Here are a few illustrations of the function for different distributions, varying the number of buckets.

In [51]:
# Normal, Chi and Beta distributions.
dists = [stats.norm(25, 9), stats.chi(1, 5, 20), stats.beta(0.5, 0.5, -1, 52)]

# 6, 11 and 26 buckets.
buckets = [np.arange(0, 51, 10),  np.arange(0, 51, 5), np.arange(0, 51, 2)]

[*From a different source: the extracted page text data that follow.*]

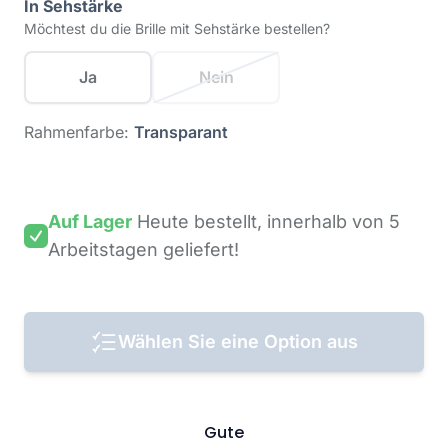
In Sehstärke
Möchtest du die Brille mit Sehstärke bestellen?
Ja
Nein
Rahmenfarbe:
Transparant
Auf Lager
Heute bestellt,
innerhalb von 5
Arbeitstagen
geliefert!
Wählen Sie eine Option aus
Gute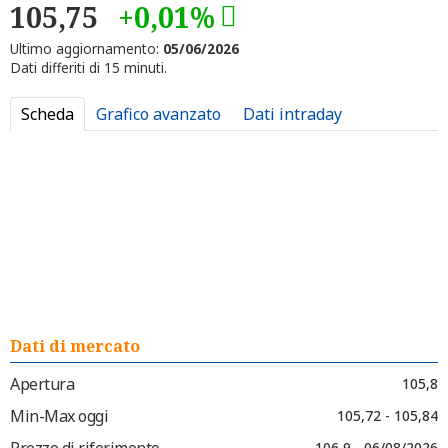
105,75
+0,01%
Ultimo aggiornamento:
05/06/2026
Dati differiti di 15 minuti.
Scheda
Grafico avanzato
Dati intraday
Dati di mercato
Apertura
105,8
Min-Max oggi
105,72 - 105,84
Prezzo di riferimento
106,9 - 06/08/2026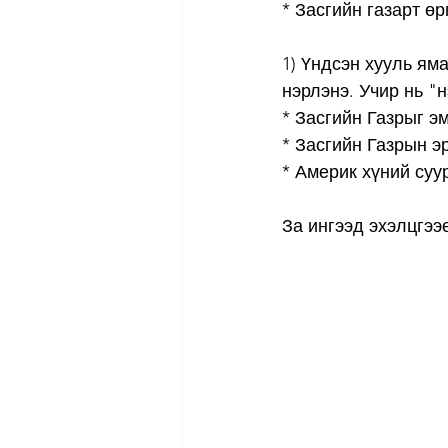
* Засгийн газарт ө
1) Үндсэн хууль яма
нэрлэнэ. Учир нь "н
* Засгийн Газрыг э
* Засгийн Газрын эр
* Америк хүний суу
За ингээд эхэлцгээе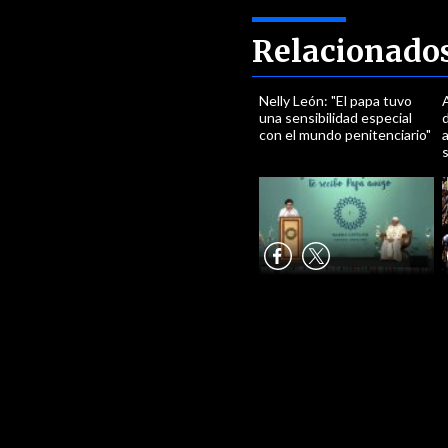
Relacionado
Nelly León: "El papa tuvo
A
una sensibilidad especial
con el mundo penitenciario"
a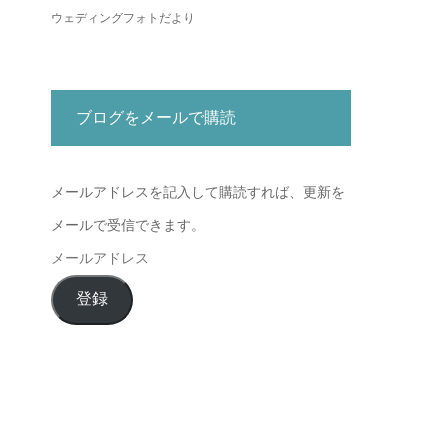
ウェディングフォトだより
ブログをメールで購読
メールアドレスを記入して購読すれば、更新を
メールで受信できます。
メ
ー
登録
ル
ア
ド
レ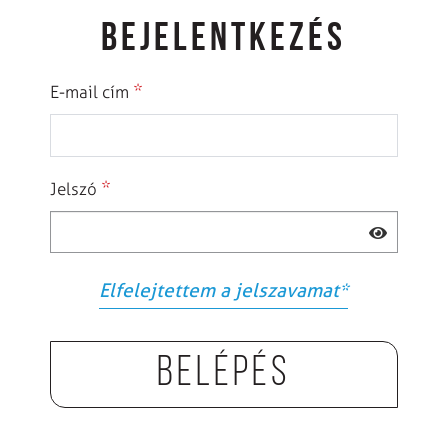
BEJELENTKEZÉS
*
E-mail cím
*
Jelszó
Elfelejtettem a jelszavamat
*
Belépés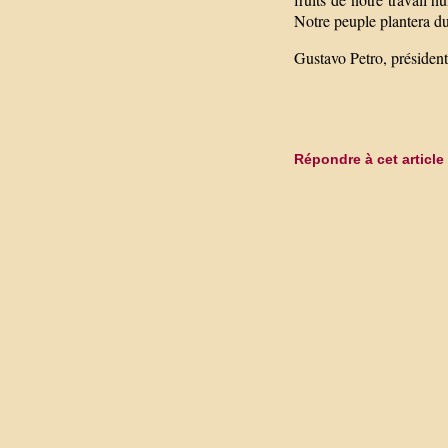
Notre peuple plantera d
Gustavo Petro, présiden
Répondre à cet article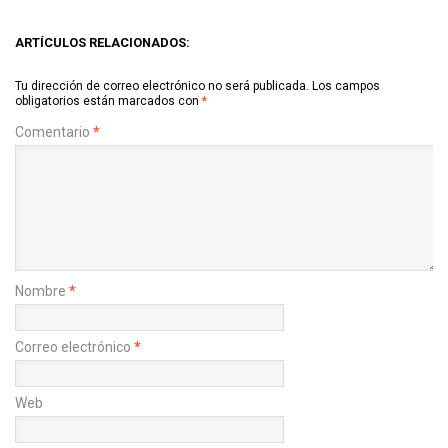
ARTÍCULOS RELACIONADOS:
Tu dirección de correo electrónico no será publicada.
Los campos
obligatorios están marcados con
*
Comentario
*
Nombre
*
Correo electrónico
*
Web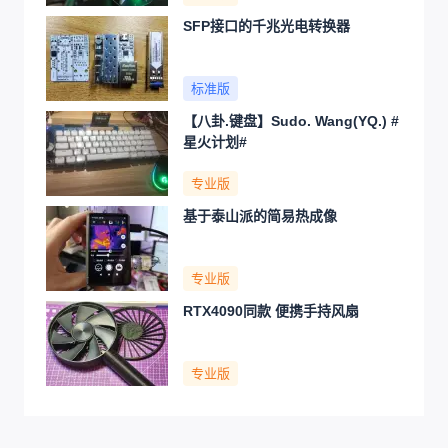
SFP接口的千兆光电转换器
标准版
【八卦.键盘】Sudo. Wang(YQ.) #
星火计划#
专业版
基于泰山派的简易热成像
专业版
RTX4090同款 便携手持风扇
专业版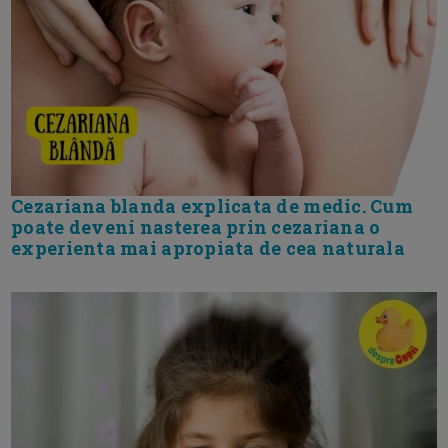
Cezariana blanda explicata de medic. Cum
poate deveni nasterea prin cezariana o
experienta mai apropiata de cea naturala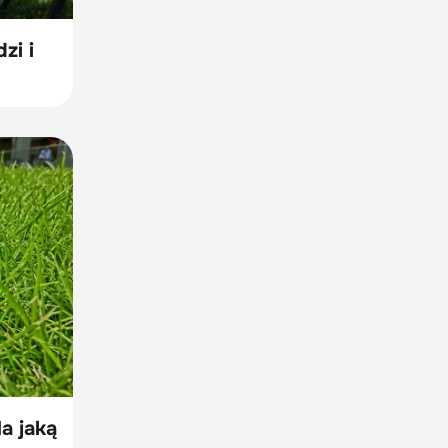
zi i
a jaką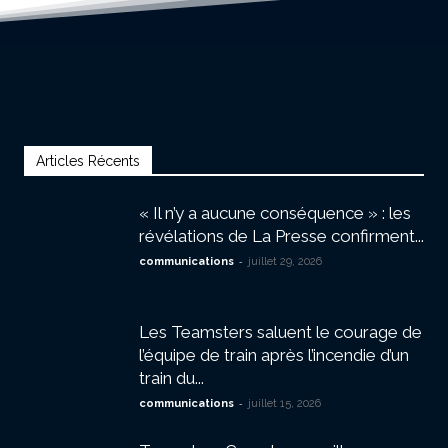
Articles Récents
« Il n’y a aucune conséquence » : les
révélations de La Presse confirment...
-
communications
juillet 29, 2026
Les Teamsters saluent le courage de
l’équipe de train après l’incendie d’un
train du...
-
communications
juillet 15, 2026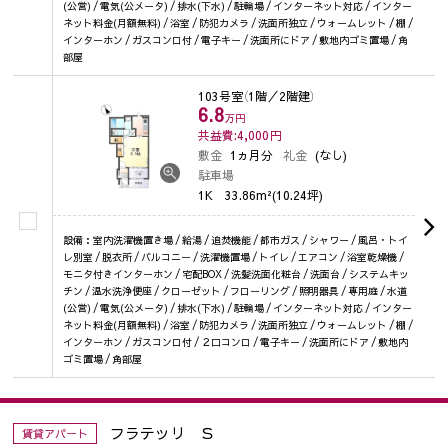
(公営) / 電気(公メータ) / 排水(下水) / 駐輪場 / インターネット対応 / インター
ネット料金(月額無料) / 浴室 / 防犯カメラ / 洗面所独立 / ウォームレット / 棚 /
インターホン / ガスコンロ付 / 電子キー / 洗面所にドア / 敷地内ゴミ置場 / 角
部屋
103号室
（1階／2階建）
6.8
万円
共益費:4,000
円
敷金
1ヵ月分
礼金
(なし)
駐車場
1K
33.86m²(10.24坪)
設備：室内洗濯機置き場 / 給湯 / 追焚機能 / 都市ガス / シャワー / 風呂・トイ
レ別室 / 脱衣所 / バルコニー / 洗濯機置場 / トイレ / エアコン / 浴室乾燥機 /
モニタ付きインターホン / 宅配BOX / 洗髪洗面化粧台 / 洗面台 / システムキッ
チン / 温水洗浄便座 / クローゼット / フローリング / 照明器具 / 専用庭 / 水道
(公営) / 電気(公メータ) / 排水(下水) / 駐輪場 / インターネット対応 / インター
ネット料金(月額無料) / 浴室 / 防犯カメラ / 洗面所独立 / ウォームレット / 棚 /
インターホン / ガスコンロ付 / ２口コンロ / 電子キー / 洗面所にドア / 敷地内
ゴミ置場 / 角部屋
フラテッリ Ｓ
賃貸アパート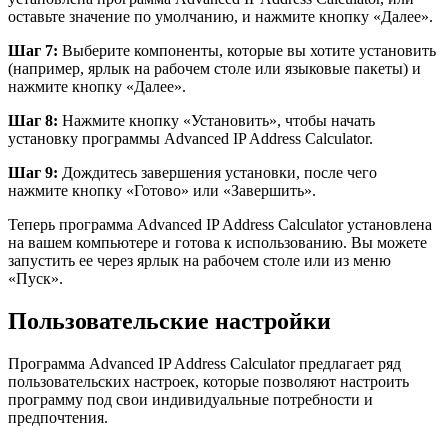
оставьте значение по умолчанию, и нажмите кнопку «Далее».
Шаг 7:
Выберите компоненты, которые вы хотите установить
(например, ярлык на рабочем столе или языковые пакеты) и
нажмите кнопку «Далее».
Шаг 8:
Нажмите кнопку «Установить», чтобы начать
установку программы Advanced IP Address Calculator.
Шаг 9:
Дождитесь завершения установки, после чего
нажмите кнопку «Готово» или «Завершить».
Теперь программа Advanced IP Address Calculator установлена
на вашем компьютере и готова к использованию. Вы можете
запустить ее через ярлык на рабочем столе или из меню
«Пуск».
Пользовательские настройки
Программа Advanced IP Address Calculator предлагает ряд
пользовательских настроек, которые позволяют настроить
программу под свои индивидуальные потребности и
предпочтения.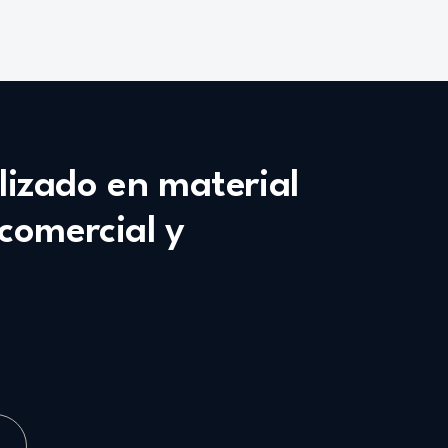
alizado en material
 comercial y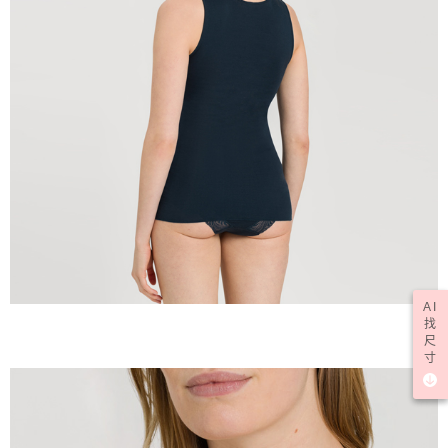
AI
找
尺
寸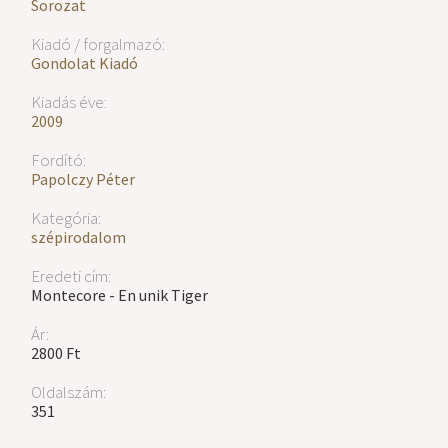
Sorozat
Kiadó / forgalmazó:
Gondolat Kiadó
Kiadás éve:
2009
Fordító:
Papolczy Péter
Kategória:
szépirodalom
Eredeti cím:
Montecore - En unik Tiger
Ár:
2800 Ft
Oldalszám:
351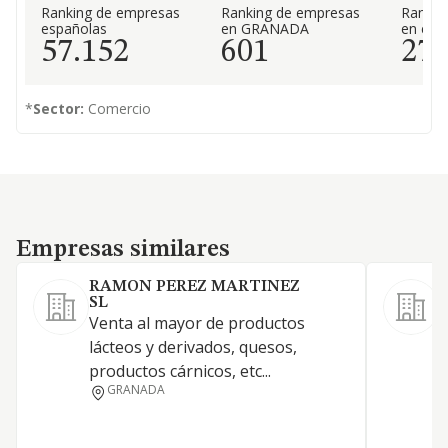
Ranking de empresas
Ranking de empresas
Rankin
españolas
en GRANADA
en el 
57.152
601
27
*
Sector:
Comercio
Empresas similares
Empresas similares
RAMON PEREZ MARTINEZ
SL
Venta al mayor de productos
P
lácteos y derivados, quesos,
f
productos cárnicos, etc...
d
GRANADA
d
d
f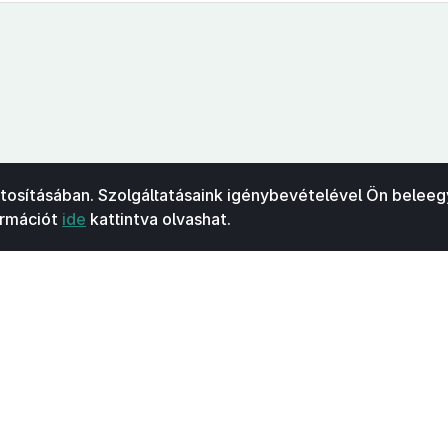
ztosításában. Szolgáltatásaink igénybevételével Ön beleeg
ormációt
ide
kattintva olvashat.
Kapcsolat
Felhasználási feltételek
Akadálymentesítési 
 Nemzeti Jogszabálytárban elérhető szövegek tekintetében az MK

# Corresponding bins and widths
bins = [np.arange(-5, 56, 10), np.arange(-2.5, 53.5, 5), np.arange(-1, 52, 2)]
widths = [10, 5, 2]


fig, axes = plt.subplots(3, 3, figsize=(8, 4), sharey=True, dpi=300)
for i, ax in enumerate(axes):
    for j, a in enumerate(ax):
        d = dists[i]
        balls = bin_dist(d, buckets[j], 50)
        a.hist(balls, bins=bins[j], width=widths[j], align="mid", rwidth=1, density=True, ec="white")
        a.plot(r, d.pdf(r), ls=":", color="red")

        sns.despine(left=True)
        a.set_yticks([])
        a.set_xticks(buckets[j])
        a.tick_params(axis="x", labelrotation=90, labelsize=5)
        a.tick_params(axis="y", labelrotation=0, labelsize=5)
        
for a, t in zip(axes, [r"$\mathcal{N}(25, 9)$", r"$\chi(1)$ (scaled)", r"$\beta(0.5, 0.5)$ (scaled)"]):
    a[0].set_ylabel("{}".format(t), size=8)
    
for a, t in zip(axes[0], ["6", "11", "26"]):
    a.set_title("{} Buckets".format(t), size=8)
    
plt.tight_layout()

A few rules to finish:

  • Don't use too few buckets. The fewer buckets you have, the less faithful the representation of the distribution will be.
  • Don't present too few observations. You also need a good number of them to approximate the distribution.
  • Make sure that your buckets cover the "full" distribution: your distribution should have support on all buckets, and the buckets should cover the majority of the support of the distribution.